Der früher bei öffentlichen Auftritten öfter ungelenk und unsicher wirkende Trainer ist während seiner 26 Monate währenden Job-Pause gelassener und lockerer geworden. "Er hat in der Zwischenzeit ja auch journalistisch gearbeitet und eine andere Sichtweise kennen gelernt", nennt Oliver Bierhoff, der Kapitän der Nationalelf, einen Grund für den Wandel. "Es musste alles passen. Ich wollte an meinem neuen Job Spaß haben und von der Aufgabe überzeugt sein", räumt Vogts ein, dass Bayer 04 für ihn ein Idealfall ist. Er benötigte kaum einen Tag Einarbeitungszeit und ging sofort hochkonzentriert zu Werke.

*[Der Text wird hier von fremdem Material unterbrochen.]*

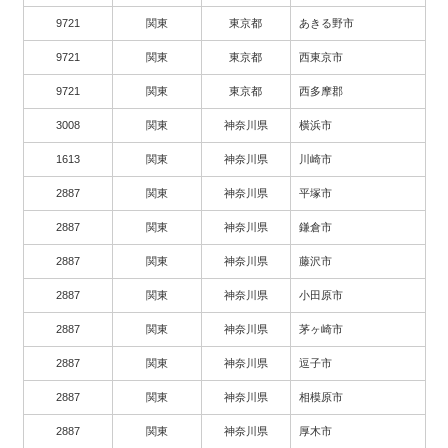
9721
関東
東京都
あきる野市
9721
関東
東京都
西東京市
9721
関東
東京都
西多摩郡
3008
関東
神奈川県
横浜市
1613
関東
神奈川県
川崎市
2887
関東
神奈川県
平塚市
2887
関東
神奈川県
鎌倉市
2887
関東
神奈川県
藤沢市
2887
関東
神奈川県
小田原市
2887
関東
神奈川県
茅ヶ崎市
2887
関東
神奈川県
逗子市
2887
関東
神奈川県
相模原市
2887
関東
神奈川県
厚木市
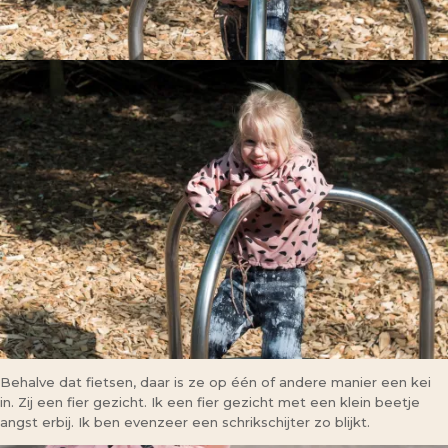
Behalve dat fietsen, daar is ze op één of andere manier een kei
in. Zij een fier gezicht. Ik een fier gezicht met een klein beetje
angst erbij. Ik ben evenzeer een schrikschijter zo blijkt.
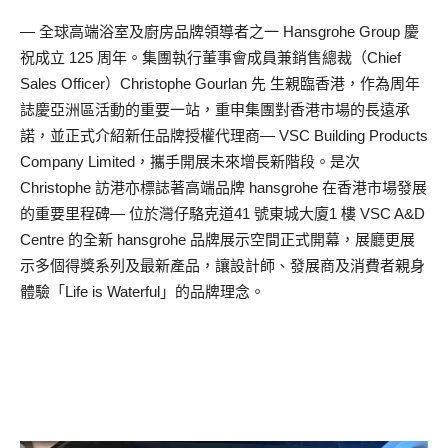
— 全球高端浴室及廚房品牌領導者之一 Hansgrohe Group 慶
祝成立 125 周年。集團執行董事會成員兼銷售總裁（Chief
Sales Officer）Christophe Gourlan 先 生親臨香港，作為周年
誌慶亞洲區活動的重要一站，重申集團對香港市場的長遠承
諾，並正式介紹新任品牌授權代理商— VSC Building Products
Company Limited，攜手開展未來增長新階段。是次
Christophe 訪港亦標誌著高端品牌 hansgrohe 在香港市場發展
的重要里程碑— 位於灣仔駱克道41 號東城大廈1 樓 VSC A&D
Centre 的全新 hansgrohe 品牌展示空間正式開幕，展廳更展
示多個得獎系列及最新產品，讓設計師、發展商及消費者親身
體驗「Life is Waterful」的品牌理念。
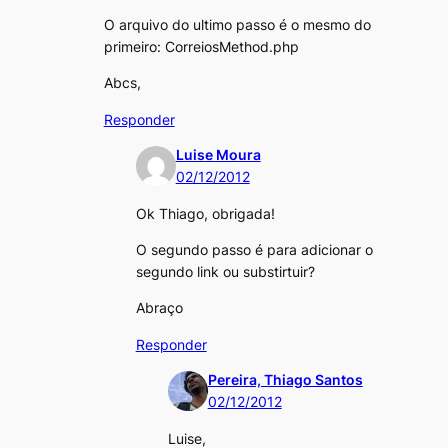
O arquivo do ultimo passo é o mesmo do
primeiro: CorreiosMethod.php
Abcs,
Responder
Luise Moura
02/12/2012
Ok Thiago, obrigada!
O segundo passo é para adicionar o
segundo link ou substirtuir?
Abraço
Responder
Pereira, Thiago Santos
02/12/2012
Luise,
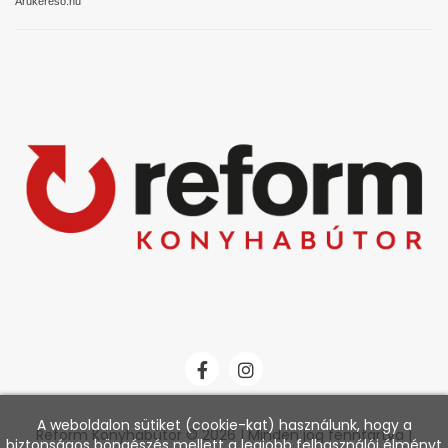
Árukereső.hu
A weboldalon sütiket (cookie-kat) használunk, hogy a
Reform Konyhabútor © 2026 | Minden jog fenntartva |
biztonságos böngészés mellett a legjobb felhasználói élményt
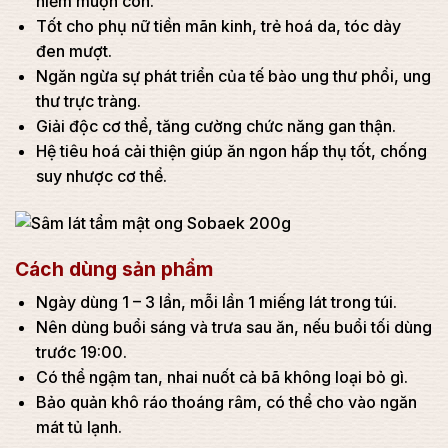
hiếm muộn con.
Tốt cho phụ nữ tiền mãn kinh, trẻ hoá da, tóc dày
đen mượt.
Ngăn ngừa sự phát triển của tế bào ung thư phổi, ung
thư trực tràng.
Giải độc cơ thể, tăng cường chức năng gan thận.
Hệ tiêu hoá cải thiện giúp ăn ngon hấp thụ tốt, chống
suy nhược cơ thể.
Cách dùng sản phẩm
Ngày dùng 1 – 3 lần, mỗi lần 1 miếng lát trong túi.
Nên dùng buổi sáng và trưa sau ăn, nếu buổi tối dùng
trước 19:00.
Có thể ngậm tan, nhai nuốt cả bã không loại bỏ gì.
Bảo quản khô ráo thoáng râm, có thể cho vào ngăn
mát tủ lạnh.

Über die Behauptung, mit seinem großen Trainerstab mit den Ex- Nationalspielern Wolfgang Rolff und den zum Jahreswechsel beginnenden Pierre Littbarski und Harald Schumacher habe er einen Autoritätsverlust programmiert, kann Vogts nur den Kopf schütteln. "Das Sagen habe ich", betont er. Und sein Leistungsträger Nowotny unterstrich im Deutschen Sportfernsehen, wer die Richtung angibt: "Man sagt zwar, dass viele Köche den Brei verderben. Aber Berti Vogts hat alles in der Hand. Er ist die ausschlaggebende Macht. So wird es auch bleiben."